Adding Pistol and RPOs to Traditional Triple Option

Jun 21, 2020 | Offense, Pistol Formation, Flex Bone, Formation Structures, Offensive Systems

By Danny DuPaix
Offensive Coordinator/QBs
Southern Virginia University
Twitter: @coachdandupaix



When I came to Southern Virginia, a small, liberal arts college competing in NCAA Division 3, they had just finished their 2nd season out of NAIA with a combined 1-19 record. The initial roster of 27 including just 2 seniors. We knew we had work to do! Our offensive staff has had great success running the triple option throughout our careers including multiple FBS and FCS post-season appearances, four High School State Championships, and over a dozen region and conference championships. We are schooled by the traditional rushing powers of Navy, Army, Georgia Tech, and Air Force. However, we enjoy seeing the new wrinkles these past couple seasons that New Mexico, Jacksonville, Davidson, and others run with great success. The triple option is not fading, and different variations can be seen throughout all levels of football today.

What I will convey in this report is how to marry the two to help your staff and players make the change in presentation without changing many rules. This will allow for teams to add RPOs while keepi­­­­­ng the core foundation of the triple option.


Triple Option Foundations

The traditional under the center triple option is not a week-in and week-out offense. It requires the defense to be fundamentally sound and play assignment football where one small mistake can lead to huge chunk plays and demoralize a sound game plan. Many teams will invest part of their spring practice AND their fall camp to install their “Option Package” for the one game they face a triple option team. Even then, it is hard to simulate a full speed option attack that will be seen on game day.
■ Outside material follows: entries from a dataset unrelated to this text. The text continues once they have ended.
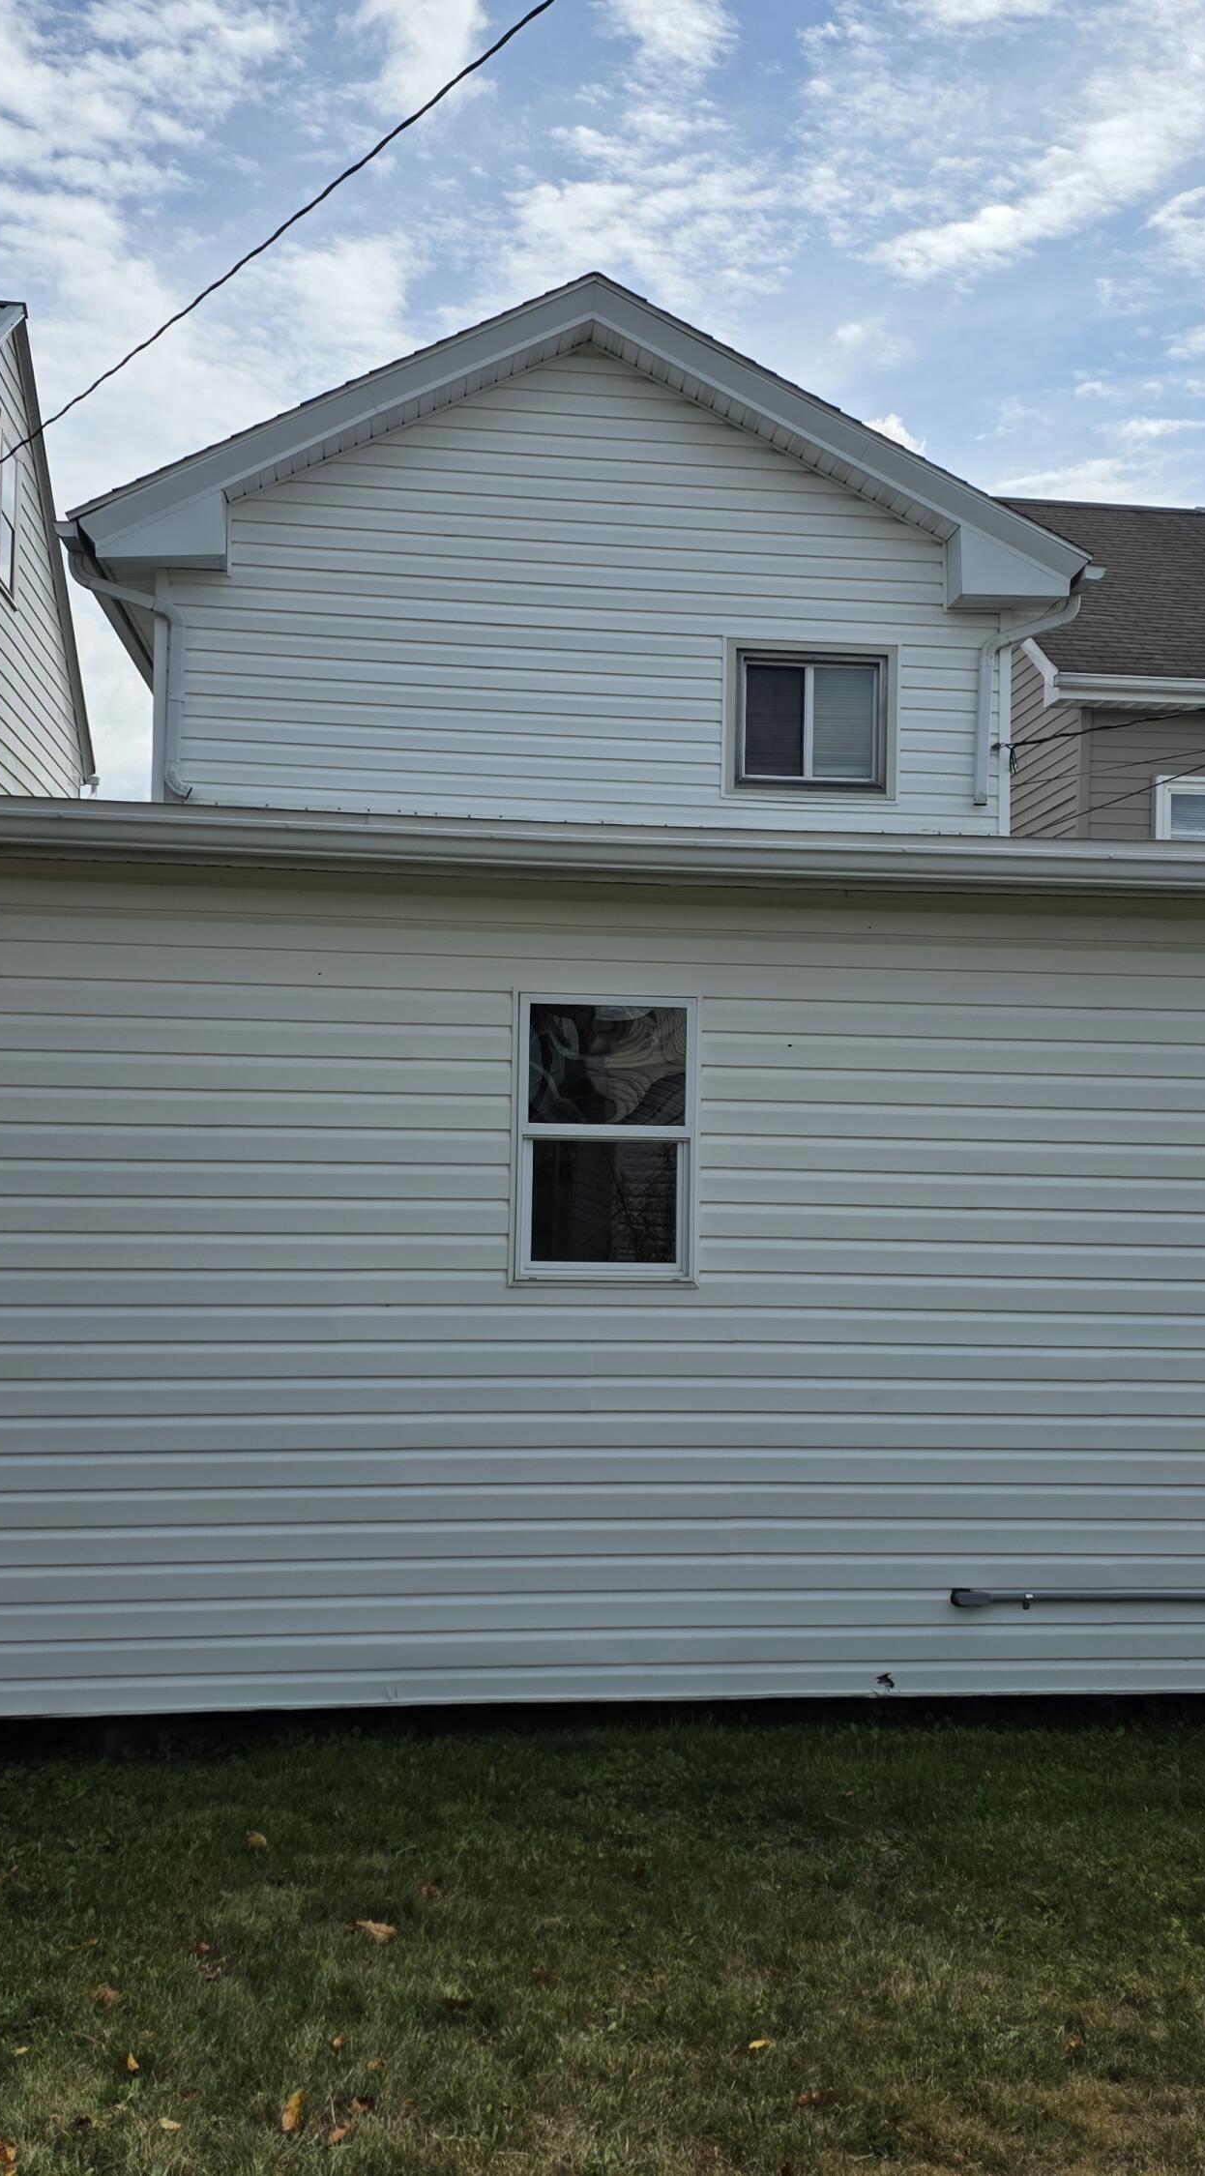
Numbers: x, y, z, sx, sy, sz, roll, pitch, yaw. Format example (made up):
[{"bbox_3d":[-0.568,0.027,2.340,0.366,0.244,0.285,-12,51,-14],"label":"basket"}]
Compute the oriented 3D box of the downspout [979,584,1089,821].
[{"bbox_3d":[2.562,-2.326,11.612,0.665,1.370,0.150,1,-3,-8],"label":"downspout"}]

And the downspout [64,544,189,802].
[{"bbox_3d":[-2.660,-2.319,10.873,0.730,1.400,0.150,1,-3,-8],"label":"downspout"}]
Our base play is the Triple Option under center.  

Diagram 1


I will not be getting into the nuts and bolts of this scheme.  However, the foundational keys to our offense are:

  1. PST does not touch the first read man (dive key). He needs to take the easiest release to his assignment (LB in this case)
  2. QB footwork is to align his toes parallel with the track of the fullback. His eyes are on the first read man. 
  3. Mesh is critical, but don’t over complicate it. The QB, staying in an athletic position, reaches the ball as far back as reasonably possible and rides the mesh of the fullback from QB’s back hip to front hip while making his decision.  Once the ball reaches the QB’s front hip, he needs to pull or release the football.  When he pulls the ball, he needs to have a “violent disconnect” which alerts the FB to the not clamp down.
  4. PS slotback takes care of the primary run support on the perimeter while the BS slotback works into a 5x1 yard pitch relationship with the QB. He doesn’t leave that path unless he gets the ball.



Pistol Zone Triple Option

When teams load the box or we want to throw a curve ball, we go to our Pistol Zone Triple Option.  Shown here against an even front.

Diagram 2


With our use of a dual-threat QB, putting him in the Pistol is a no-brainer. Because we begin by teaching the traditional triple option under center, the QB is already proficient in reading defenders and making quick decisions for the dive, keep or pitch. By putting him in the pistol, we increase the time and space he has to decide while opening the door for RPOs. 

One hurdle that comes with putting the QB in the pistol is how to simplify the mental load. We have done this by making a majority of his reads, techniques, and footwork similar if not the same as the majority of the under center run game. The same goes for our OL and skill positions.